Starting in the 1980s, organizations like the National Dropout Prevention Center (NDPC) began to form, partnering with state education agencies across the country to develop strategies to increase graduation rates. The  NDPC has identified 15 effective strategies that have the most positive impact on reducing school dropout and encourage policymakers and school districts to put the strategies in action. Some of these strategies include mentoring, alternative schooling, and after school instruction opportunities. Although, in theory, the strategies drafted by the NDPC seem plausible, the problem comes once they were put into effect.

When a student fails a course and is at risk of not graduating, they are offered additional opportunities to obtain the credit they lost. According to the U.S. Department of Education (DOE), 89 percent of high schools nationwide offered at least one credit recovery course in 2015. Of these, 84 percent of the credit recovery programs are offered during the school day, as opposed to requiring the students to attend school during the summer, and 70 percent are taught by regular teachers.  A survey conducted by the DOE reported that 15 percent of students participated in a credit recovery course to gain credit they wouldn’t have gotten otherwise. This translates to over 2.2 million students in high school nationwide who rely on credit recovery to graduate, according to the National Center for Education Statistics fall 2018 enrollment data.

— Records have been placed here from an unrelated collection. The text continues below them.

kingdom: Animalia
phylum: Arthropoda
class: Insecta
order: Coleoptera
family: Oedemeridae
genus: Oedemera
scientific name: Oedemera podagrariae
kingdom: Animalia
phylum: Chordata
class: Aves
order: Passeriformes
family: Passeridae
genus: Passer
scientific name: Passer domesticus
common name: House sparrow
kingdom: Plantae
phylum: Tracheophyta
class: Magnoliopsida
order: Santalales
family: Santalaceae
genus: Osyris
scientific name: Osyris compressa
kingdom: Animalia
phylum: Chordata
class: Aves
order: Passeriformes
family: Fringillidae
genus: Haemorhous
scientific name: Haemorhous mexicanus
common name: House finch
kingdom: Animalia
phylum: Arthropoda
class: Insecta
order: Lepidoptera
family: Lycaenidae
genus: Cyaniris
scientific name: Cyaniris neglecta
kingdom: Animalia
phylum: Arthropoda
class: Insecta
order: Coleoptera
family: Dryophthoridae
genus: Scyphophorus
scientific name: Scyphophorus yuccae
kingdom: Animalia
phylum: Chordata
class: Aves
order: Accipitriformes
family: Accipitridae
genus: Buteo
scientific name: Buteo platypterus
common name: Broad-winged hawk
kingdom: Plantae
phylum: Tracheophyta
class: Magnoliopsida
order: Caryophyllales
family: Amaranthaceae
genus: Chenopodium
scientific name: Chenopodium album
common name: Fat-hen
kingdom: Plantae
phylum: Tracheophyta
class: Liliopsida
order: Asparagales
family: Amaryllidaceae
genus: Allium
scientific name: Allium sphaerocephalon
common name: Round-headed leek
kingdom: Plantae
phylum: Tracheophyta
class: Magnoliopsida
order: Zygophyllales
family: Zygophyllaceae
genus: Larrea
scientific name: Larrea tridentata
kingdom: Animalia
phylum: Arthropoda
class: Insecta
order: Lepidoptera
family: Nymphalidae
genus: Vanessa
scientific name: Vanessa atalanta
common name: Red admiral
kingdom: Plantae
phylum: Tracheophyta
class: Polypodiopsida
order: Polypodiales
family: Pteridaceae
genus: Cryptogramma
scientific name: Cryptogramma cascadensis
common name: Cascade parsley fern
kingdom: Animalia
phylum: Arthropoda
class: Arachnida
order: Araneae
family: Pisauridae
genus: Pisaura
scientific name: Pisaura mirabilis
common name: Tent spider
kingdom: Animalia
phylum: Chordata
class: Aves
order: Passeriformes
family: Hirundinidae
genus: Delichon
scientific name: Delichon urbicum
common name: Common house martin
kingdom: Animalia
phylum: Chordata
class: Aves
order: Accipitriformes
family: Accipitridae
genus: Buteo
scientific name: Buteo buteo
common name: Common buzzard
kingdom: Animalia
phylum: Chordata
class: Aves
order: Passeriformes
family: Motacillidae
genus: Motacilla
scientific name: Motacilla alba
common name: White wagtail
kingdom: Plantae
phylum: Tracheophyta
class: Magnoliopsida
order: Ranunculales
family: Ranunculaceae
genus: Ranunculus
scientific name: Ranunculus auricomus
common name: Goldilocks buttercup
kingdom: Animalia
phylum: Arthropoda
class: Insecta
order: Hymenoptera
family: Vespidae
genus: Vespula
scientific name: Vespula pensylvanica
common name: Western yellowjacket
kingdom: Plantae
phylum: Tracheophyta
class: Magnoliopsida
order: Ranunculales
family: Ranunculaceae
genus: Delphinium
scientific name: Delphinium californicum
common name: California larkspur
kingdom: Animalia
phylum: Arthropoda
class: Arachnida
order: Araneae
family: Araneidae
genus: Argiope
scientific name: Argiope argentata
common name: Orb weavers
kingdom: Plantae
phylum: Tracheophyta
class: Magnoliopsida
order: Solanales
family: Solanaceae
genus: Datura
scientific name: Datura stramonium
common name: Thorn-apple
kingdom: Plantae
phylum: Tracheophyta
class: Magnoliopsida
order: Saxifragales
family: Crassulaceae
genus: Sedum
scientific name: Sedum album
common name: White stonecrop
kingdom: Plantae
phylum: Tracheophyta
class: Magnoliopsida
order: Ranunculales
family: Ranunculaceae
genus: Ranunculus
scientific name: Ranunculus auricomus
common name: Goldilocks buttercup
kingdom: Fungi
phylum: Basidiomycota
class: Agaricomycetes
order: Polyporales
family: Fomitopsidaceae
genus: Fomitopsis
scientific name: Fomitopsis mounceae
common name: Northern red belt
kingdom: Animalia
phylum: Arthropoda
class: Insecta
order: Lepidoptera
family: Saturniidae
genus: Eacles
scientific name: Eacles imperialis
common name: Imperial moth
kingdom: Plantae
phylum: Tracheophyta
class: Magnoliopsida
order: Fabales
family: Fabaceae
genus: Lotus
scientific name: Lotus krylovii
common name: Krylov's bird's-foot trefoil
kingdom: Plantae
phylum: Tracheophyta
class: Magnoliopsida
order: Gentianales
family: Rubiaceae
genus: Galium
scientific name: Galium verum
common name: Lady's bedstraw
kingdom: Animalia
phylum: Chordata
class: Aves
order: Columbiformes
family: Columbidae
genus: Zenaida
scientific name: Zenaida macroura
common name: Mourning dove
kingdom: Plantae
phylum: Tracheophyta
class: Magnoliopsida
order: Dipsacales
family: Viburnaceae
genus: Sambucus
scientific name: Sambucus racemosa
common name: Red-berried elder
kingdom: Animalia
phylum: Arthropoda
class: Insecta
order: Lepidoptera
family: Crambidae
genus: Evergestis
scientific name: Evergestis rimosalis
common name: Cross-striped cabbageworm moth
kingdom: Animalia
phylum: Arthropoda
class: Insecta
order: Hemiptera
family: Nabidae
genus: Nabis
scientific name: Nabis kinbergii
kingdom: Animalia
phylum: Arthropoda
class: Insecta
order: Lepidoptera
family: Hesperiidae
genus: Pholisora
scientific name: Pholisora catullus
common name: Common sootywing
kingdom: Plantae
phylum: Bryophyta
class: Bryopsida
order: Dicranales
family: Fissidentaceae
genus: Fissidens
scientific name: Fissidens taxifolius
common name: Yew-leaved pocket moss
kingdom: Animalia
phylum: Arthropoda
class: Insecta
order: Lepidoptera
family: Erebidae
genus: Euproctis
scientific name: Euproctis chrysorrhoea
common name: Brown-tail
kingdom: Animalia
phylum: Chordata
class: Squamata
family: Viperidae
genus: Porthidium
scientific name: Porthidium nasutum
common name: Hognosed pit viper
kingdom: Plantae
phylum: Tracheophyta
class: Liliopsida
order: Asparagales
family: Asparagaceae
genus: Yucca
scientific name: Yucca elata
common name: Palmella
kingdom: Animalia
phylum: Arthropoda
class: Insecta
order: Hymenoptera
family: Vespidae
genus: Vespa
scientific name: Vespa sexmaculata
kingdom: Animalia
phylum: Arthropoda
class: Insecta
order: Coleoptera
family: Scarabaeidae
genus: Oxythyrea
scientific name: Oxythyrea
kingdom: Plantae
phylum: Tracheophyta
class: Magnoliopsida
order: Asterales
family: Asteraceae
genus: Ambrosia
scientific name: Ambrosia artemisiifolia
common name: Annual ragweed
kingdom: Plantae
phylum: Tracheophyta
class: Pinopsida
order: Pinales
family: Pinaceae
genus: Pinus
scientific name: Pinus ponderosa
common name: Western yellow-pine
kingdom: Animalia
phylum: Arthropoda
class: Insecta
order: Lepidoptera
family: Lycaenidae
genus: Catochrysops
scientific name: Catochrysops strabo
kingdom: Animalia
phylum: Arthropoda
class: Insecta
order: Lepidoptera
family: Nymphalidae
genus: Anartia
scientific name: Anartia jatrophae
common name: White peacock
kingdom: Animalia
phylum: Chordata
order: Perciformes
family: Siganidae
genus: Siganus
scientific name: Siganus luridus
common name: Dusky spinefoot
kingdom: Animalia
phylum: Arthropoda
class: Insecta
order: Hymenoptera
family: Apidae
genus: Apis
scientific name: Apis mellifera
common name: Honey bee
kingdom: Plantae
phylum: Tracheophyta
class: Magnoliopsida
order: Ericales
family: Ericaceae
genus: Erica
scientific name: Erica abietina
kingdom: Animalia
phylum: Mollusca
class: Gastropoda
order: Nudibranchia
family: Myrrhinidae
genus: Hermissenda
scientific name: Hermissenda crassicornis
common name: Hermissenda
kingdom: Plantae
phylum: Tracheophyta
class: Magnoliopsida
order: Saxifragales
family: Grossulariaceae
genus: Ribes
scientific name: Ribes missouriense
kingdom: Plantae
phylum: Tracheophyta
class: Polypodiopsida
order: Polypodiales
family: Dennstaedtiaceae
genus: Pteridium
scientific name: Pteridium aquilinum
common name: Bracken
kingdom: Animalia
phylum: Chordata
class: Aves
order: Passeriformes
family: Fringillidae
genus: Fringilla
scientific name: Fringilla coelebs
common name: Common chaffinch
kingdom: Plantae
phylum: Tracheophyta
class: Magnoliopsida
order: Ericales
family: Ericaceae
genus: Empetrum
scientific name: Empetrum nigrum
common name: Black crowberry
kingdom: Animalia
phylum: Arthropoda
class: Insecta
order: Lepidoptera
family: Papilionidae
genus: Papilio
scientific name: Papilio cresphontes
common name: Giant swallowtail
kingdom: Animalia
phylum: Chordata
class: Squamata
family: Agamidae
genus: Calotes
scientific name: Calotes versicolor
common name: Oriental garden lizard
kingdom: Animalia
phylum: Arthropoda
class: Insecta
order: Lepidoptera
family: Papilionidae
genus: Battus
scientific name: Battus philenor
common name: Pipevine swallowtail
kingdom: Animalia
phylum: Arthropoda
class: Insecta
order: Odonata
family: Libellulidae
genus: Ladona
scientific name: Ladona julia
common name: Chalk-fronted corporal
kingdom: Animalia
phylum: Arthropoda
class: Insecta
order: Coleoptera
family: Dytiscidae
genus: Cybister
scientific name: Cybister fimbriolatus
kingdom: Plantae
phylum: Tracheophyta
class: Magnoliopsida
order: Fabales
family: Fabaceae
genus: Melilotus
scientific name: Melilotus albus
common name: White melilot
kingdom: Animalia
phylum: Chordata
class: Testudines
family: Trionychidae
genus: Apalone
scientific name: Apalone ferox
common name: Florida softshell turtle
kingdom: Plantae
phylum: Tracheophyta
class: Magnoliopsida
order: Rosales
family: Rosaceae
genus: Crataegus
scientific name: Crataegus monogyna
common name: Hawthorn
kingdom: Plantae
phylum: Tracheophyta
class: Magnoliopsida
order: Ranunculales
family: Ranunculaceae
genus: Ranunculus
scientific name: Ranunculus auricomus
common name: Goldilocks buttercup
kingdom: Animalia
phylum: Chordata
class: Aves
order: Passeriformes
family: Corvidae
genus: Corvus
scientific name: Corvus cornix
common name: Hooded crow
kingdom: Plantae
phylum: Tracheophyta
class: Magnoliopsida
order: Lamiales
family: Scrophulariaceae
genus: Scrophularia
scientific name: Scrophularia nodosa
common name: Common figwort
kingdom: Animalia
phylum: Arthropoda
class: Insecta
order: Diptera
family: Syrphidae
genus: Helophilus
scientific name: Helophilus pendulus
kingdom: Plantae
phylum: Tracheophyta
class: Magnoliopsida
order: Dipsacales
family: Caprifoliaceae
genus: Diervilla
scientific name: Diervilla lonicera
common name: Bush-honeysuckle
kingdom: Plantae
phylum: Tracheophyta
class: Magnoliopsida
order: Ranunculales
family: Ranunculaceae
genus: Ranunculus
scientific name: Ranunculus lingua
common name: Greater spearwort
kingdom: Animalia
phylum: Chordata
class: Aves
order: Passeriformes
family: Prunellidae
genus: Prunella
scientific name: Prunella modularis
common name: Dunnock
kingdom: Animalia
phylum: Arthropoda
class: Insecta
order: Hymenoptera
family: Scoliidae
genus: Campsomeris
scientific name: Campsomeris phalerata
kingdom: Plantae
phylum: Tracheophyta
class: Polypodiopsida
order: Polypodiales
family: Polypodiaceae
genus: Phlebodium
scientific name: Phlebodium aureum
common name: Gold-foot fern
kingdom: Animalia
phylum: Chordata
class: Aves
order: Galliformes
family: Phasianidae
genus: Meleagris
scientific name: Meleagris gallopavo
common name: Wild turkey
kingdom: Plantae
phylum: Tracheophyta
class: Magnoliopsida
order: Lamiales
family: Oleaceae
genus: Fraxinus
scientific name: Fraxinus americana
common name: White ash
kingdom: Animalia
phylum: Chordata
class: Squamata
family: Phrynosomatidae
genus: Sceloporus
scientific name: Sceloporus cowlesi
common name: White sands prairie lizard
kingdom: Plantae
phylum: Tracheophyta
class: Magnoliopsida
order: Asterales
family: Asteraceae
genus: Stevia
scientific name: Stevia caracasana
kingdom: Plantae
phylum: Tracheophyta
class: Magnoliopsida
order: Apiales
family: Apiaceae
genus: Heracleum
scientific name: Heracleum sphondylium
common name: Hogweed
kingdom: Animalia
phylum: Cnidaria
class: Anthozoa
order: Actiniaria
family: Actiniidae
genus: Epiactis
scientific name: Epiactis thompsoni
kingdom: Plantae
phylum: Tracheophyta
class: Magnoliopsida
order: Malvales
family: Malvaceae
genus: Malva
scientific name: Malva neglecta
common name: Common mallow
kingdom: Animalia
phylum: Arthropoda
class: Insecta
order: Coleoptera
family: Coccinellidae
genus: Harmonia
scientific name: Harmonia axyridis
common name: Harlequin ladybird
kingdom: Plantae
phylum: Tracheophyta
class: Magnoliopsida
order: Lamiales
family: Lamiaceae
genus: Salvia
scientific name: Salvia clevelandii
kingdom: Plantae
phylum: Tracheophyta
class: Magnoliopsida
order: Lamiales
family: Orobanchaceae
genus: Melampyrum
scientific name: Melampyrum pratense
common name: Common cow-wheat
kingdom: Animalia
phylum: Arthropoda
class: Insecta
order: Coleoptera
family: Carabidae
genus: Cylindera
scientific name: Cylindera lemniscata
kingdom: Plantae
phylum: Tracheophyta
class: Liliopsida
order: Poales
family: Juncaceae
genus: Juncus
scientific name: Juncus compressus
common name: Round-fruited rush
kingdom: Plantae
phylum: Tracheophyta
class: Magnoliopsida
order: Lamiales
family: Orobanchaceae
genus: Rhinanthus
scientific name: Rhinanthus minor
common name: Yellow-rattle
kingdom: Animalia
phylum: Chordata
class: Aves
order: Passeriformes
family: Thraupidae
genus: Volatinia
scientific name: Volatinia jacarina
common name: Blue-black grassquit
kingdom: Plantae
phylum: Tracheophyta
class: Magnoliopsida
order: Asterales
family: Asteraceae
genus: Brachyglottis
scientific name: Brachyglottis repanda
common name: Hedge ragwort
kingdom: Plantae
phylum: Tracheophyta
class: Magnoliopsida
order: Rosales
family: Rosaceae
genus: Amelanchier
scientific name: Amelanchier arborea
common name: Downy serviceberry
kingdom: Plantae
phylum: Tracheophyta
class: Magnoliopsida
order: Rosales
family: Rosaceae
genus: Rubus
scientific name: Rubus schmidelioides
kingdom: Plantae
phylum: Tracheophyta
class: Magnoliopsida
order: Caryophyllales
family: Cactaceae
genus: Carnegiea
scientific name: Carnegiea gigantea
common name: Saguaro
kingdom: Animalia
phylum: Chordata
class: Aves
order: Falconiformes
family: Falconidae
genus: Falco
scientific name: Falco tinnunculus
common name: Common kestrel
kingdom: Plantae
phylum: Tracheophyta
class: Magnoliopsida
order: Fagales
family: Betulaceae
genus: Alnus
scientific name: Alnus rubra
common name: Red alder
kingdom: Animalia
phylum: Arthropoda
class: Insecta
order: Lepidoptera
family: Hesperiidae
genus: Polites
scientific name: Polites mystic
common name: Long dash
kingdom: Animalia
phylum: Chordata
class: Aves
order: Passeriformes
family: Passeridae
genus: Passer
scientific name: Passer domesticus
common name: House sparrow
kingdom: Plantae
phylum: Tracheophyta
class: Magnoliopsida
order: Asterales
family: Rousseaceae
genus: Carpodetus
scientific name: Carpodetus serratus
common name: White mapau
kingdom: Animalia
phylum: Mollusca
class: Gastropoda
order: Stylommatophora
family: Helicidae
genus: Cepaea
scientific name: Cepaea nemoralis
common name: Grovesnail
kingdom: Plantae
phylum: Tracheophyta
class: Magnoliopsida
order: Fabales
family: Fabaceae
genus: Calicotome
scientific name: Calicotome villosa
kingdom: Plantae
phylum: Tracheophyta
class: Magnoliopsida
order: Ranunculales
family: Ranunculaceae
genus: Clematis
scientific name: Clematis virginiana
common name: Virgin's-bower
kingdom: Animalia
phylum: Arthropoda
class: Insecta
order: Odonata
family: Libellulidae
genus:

While the ideas behind providing a way for students at risk of dropping out to recover credit are reasonable on paper, they create a negative attitude amongst both students and teachers. For students, they begin to believe that whether or not they try, they’ll still be able to obtain credit. For many schools, this means higher absence rates and less motivated students. In return, teachers may also suffer at the hands of the DOE trying to provide ways for their student to just get through. Teachers may become discouraged and stressed, not only by students who disregard their efforts to teach, but also by all of the additional paperwork that comes with failing students.

Furthermore, when looking at the State of Texas Assessments of Academic Readiness (STAAR) end-of-course tests, typically scores of only 60 percent meet the grade level requirements. In addition, students who fail their first time still receive an two additional chances to retake the test after accelerated instruction. On top of this, students are also able to be promoted to the next grade through a committee decision if they fail to meet testing requirements. In making committees like these, administrations may feel pressured to graduate students they’ve given up on and don’t want to deal with anymore. Although programs like these provide a way to help younger students in lower grade levels and those with disabilities in high school, they only lower the standard for other students. In an effort to reduce the dropout rates in school, the expectations of students have been lowered and it’s been made easier to graduate.

Despite the best efforts to help all students, especially those who are struggling and need additional help, programs that have been created to increase graduation rates have lowered the expectations of students. It has become too easy for students to get the credit they need for graduation or to meet state testing requirements resulting in schools graduating students who aren’t properly prepared for life after high school.